[ACTIVITY]
Skip all pictures, then copy the lines from the start of the data through the line with "кредитный договор. А", keeping both ends.

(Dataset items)

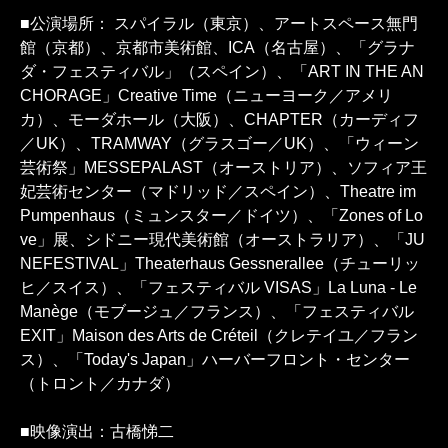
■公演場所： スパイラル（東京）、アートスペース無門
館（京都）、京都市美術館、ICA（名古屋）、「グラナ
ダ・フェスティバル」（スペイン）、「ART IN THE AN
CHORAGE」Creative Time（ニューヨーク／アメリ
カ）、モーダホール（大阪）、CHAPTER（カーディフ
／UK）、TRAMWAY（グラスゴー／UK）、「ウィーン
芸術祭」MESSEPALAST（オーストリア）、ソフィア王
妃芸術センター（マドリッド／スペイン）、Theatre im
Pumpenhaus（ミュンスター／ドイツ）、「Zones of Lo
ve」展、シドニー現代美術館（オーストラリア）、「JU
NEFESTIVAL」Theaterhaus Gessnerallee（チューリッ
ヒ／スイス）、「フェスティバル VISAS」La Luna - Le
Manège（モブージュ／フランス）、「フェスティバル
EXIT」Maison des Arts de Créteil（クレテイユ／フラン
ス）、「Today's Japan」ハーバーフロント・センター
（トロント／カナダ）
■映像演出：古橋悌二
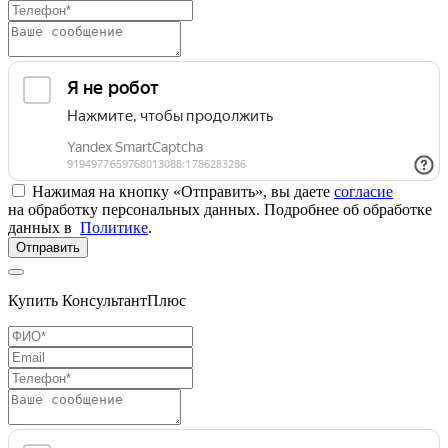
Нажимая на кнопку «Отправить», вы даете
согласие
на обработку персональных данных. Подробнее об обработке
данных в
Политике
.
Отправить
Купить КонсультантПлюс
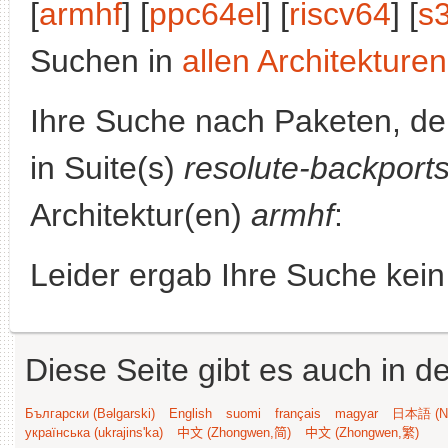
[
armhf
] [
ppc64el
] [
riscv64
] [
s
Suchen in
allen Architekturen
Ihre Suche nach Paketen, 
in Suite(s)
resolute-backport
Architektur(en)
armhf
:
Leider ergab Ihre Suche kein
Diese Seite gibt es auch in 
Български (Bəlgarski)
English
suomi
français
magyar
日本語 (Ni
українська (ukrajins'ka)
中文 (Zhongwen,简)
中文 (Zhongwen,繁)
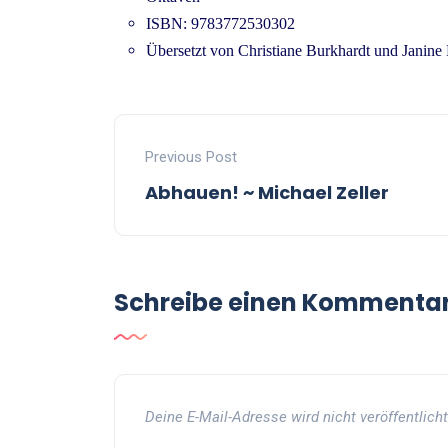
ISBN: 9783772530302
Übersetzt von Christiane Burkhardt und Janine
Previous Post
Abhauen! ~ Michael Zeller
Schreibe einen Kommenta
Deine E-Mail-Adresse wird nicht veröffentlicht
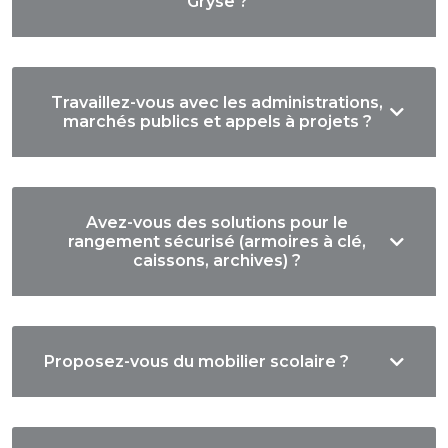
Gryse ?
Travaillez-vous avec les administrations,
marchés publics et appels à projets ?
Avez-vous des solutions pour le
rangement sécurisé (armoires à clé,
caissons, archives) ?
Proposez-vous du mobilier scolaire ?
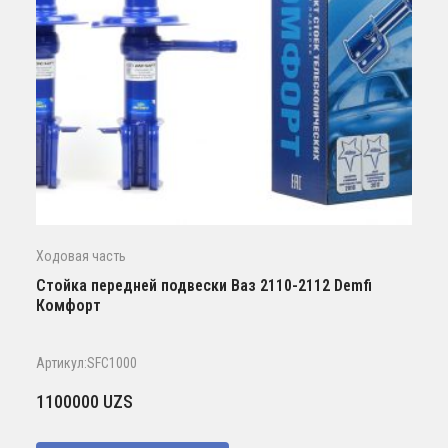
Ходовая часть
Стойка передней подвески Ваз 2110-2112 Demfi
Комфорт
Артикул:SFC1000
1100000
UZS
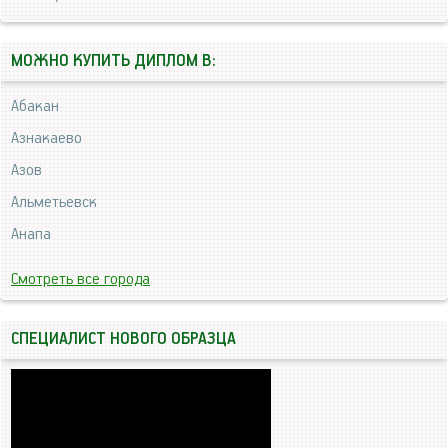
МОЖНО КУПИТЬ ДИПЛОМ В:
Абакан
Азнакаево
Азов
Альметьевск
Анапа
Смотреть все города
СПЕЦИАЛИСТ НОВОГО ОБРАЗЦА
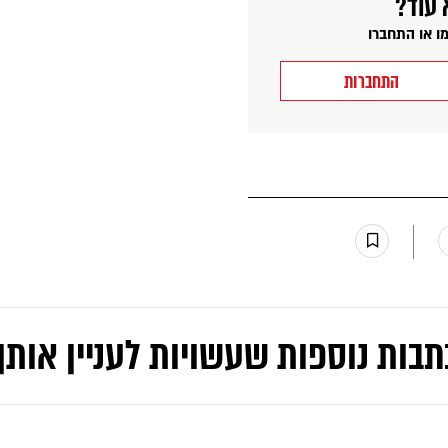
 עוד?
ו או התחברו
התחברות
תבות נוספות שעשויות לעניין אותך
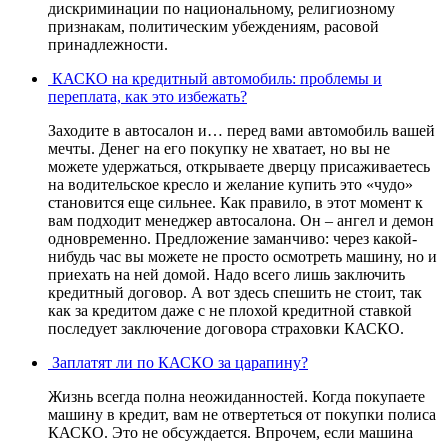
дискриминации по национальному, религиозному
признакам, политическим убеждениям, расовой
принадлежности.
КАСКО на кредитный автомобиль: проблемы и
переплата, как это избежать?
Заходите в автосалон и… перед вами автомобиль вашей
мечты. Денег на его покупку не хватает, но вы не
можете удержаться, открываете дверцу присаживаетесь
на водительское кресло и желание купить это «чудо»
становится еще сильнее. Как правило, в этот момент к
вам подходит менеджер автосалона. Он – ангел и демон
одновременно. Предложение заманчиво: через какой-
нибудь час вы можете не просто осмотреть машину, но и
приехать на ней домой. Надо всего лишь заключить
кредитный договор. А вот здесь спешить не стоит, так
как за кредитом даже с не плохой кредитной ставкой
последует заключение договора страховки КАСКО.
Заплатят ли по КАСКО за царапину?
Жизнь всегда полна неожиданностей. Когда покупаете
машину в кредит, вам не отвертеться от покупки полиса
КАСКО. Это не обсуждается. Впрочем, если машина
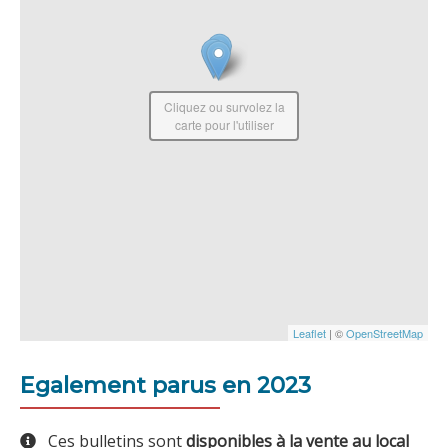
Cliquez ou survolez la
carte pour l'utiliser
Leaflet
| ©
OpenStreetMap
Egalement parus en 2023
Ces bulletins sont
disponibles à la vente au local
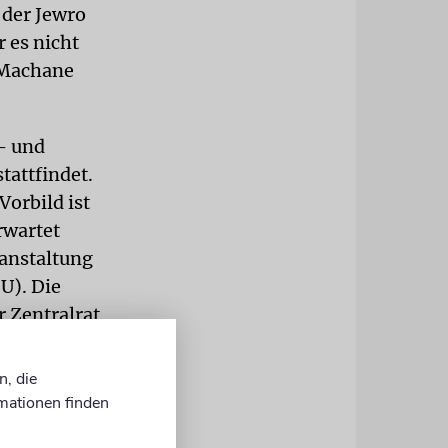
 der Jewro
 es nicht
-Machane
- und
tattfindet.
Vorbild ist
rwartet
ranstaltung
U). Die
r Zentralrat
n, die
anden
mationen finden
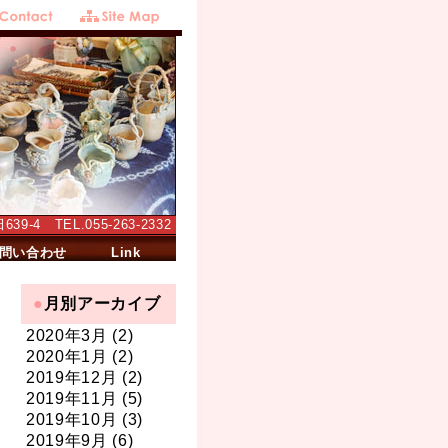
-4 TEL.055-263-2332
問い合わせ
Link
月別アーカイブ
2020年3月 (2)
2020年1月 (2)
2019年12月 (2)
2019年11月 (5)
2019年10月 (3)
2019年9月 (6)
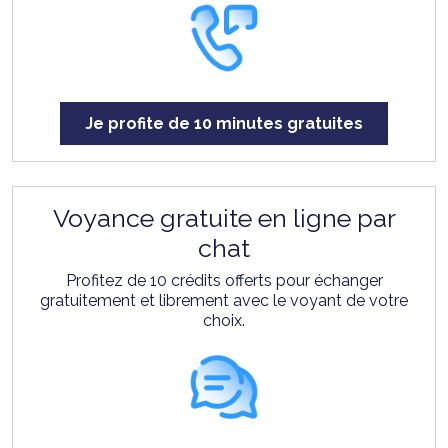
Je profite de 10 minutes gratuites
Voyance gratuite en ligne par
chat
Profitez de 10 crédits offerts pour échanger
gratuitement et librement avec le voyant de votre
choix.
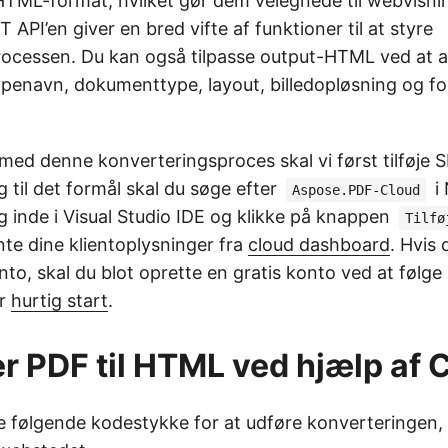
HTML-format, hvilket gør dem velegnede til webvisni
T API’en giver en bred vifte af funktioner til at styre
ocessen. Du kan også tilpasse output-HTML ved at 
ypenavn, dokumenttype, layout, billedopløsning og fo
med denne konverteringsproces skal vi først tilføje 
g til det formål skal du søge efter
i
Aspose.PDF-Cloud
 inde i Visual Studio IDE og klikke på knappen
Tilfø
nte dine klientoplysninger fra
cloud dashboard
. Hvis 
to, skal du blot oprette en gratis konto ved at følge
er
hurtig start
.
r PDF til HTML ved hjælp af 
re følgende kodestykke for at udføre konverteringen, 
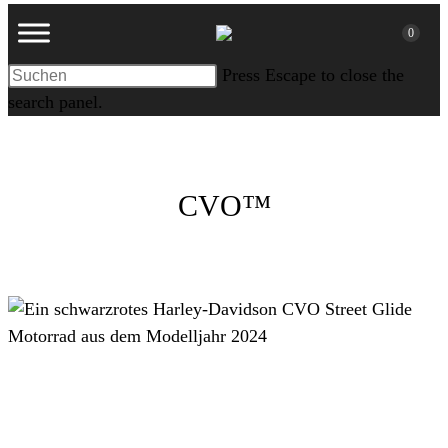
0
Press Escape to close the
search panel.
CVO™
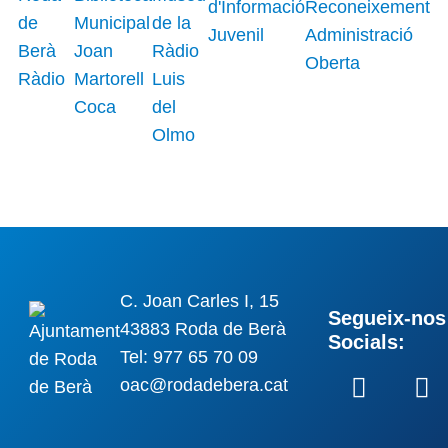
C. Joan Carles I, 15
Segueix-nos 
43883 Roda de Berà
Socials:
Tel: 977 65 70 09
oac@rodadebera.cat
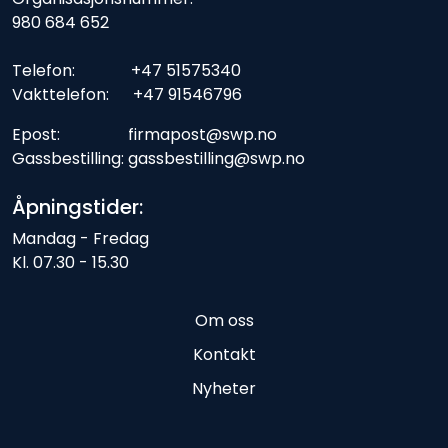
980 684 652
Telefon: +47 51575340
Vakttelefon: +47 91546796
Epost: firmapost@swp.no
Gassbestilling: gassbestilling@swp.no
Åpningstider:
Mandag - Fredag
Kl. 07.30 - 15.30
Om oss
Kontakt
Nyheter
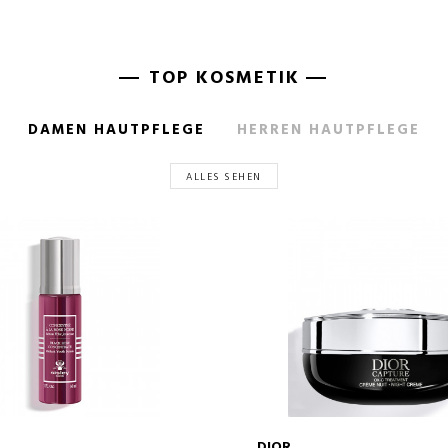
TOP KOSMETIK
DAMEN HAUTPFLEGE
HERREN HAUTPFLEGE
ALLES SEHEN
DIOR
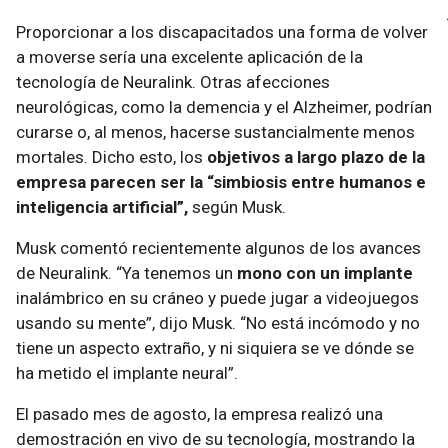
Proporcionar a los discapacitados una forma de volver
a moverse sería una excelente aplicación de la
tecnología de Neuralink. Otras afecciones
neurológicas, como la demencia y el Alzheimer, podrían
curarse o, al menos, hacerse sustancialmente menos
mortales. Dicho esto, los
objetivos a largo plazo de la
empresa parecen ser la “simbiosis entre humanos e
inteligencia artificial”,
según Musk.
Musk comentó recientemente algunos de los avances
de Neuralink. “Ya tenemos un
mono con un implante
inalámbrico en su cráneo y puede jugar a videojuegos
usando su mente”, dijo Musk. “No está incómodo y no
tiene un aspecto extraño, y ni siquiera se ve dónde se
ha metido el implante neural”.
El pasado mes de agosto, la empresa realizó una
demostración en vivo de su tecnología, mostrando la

[OUTPUT OF THE TASK]
■公演場所： スパイラル（東京）、アートスペース無門
館（京都）、京都市美術館、ICA（名古屋）、「グラナ
ダ・フェスティバル」（スペイン）、「ART IN THE AN
CHORAGE」Creative Time（ニューヨーク／アメリ
カ）、モーダホール（大阪）、CHAPTER（カーディフ
／UK）、TRAMWAY（グラスゴー／UK）、「ウィーン
芸術祭」MESSEPALAST（オーストリア）、ソフィア王
妃芸術センター（マドリッド／スペイン）、Theatre im
Pumpenhaus（ミュンスター／ドイツ）、「Zones of Lo
ve」展、シドニー現代美術館（オーストラリア）、「JU
NEFESTIVAL」Theaterhaus Gessnerallee（チューリッ
ヒ／スイス）、「フェスティバル VISAS」La Luna - Le
Manège（モブージュ／フランス）、「フェスティバル
EXIT」Maison des Arts de Créteil（クレテイユ／フラン
ス）、「Today's Japan」ハーバーフロント・センター
（トロント／カナダ）
■映像演出：古橋悌二
Нажимая на кнопку «Отправить», вы даете
согласие
на обработку персональных данных. Подробнее об обработке
данных в
Политике
.
Отправить
Купить КонсультантПлюс
[
armhf
] [
ppc64el
] [
riscv64
] [
s
Suchen in
allen Architekturen
Ihre Suche nach Paketen, 
in Suite(s)
resolute-backport
Architektur(en)
armhf
:
Leider ergab Ihre Suche kein
Diese Seite gibt es auch in 
Български (Bəlgarski)
English
suomi
français
magyar
日本語 (Ni
українська (ukrajins'ka)
中文 (Zhongwen,简)
中文 (Zhongwen,繁)
ISBN: 9783772530302
Übersetzt von Christiane Burkhardt und Janine
Previous Post
Abhauen! ~ Michael Zeller
Schreibe einen Kommenta
Deine E-Mail-Adresse wird nicht veröffentlicht
Gryse ?
Travaillez-vous avec les administrations,
marchés publics et appels à projets ?
Avez-vous des solutions pour le
rangement sécurisé (armoires à clé,
caissons, archives) ?
Proposez-vous du mobilier scolaire ?
Ходовая часть
Стойка передней подвески Ваз 2110-2112 Demfi
Комфорт
Артикул:SFC1000
1100000
UZS
МОЖНО КУПИТЬ ДИПЛОМ В:
Абакан
Азнакаево
Азов
Альметьевск
Анапа
Смотреть все города
СПЕЦИАЛИСТ НОВОГО ОБРАЗЦА
 עוד?
ו או התחברו
התחברות
תבות נוספות שעשויות לעניין אותך
дискриминации по национальному, религиозному
признакам, политическим убеждениям, расовой
принадлежности.
КАСКО на кредитный автомобиль: проблемы и
переплата, как это избежать?
Заходите в автосалон и… перед вами автомобиль вашей
мечты. Денег на его покупку не хватает, но вы не
можете удержаться, открываете дверцу присаживаетесь
на водительское кресло и желание купить это «чудо»
становится еще сильнее. Как правило, в этот момент к
вам подходит менеджер автосалона. Он – ангел и демон
одновременно. Предложение заманчиво: через какой-
нибудь час вы можете не просто осмотреть машину, но и
приехать на ней домой. Надо всего лишь заключить
кредитный договор. А вот здесь спешить не стоит, так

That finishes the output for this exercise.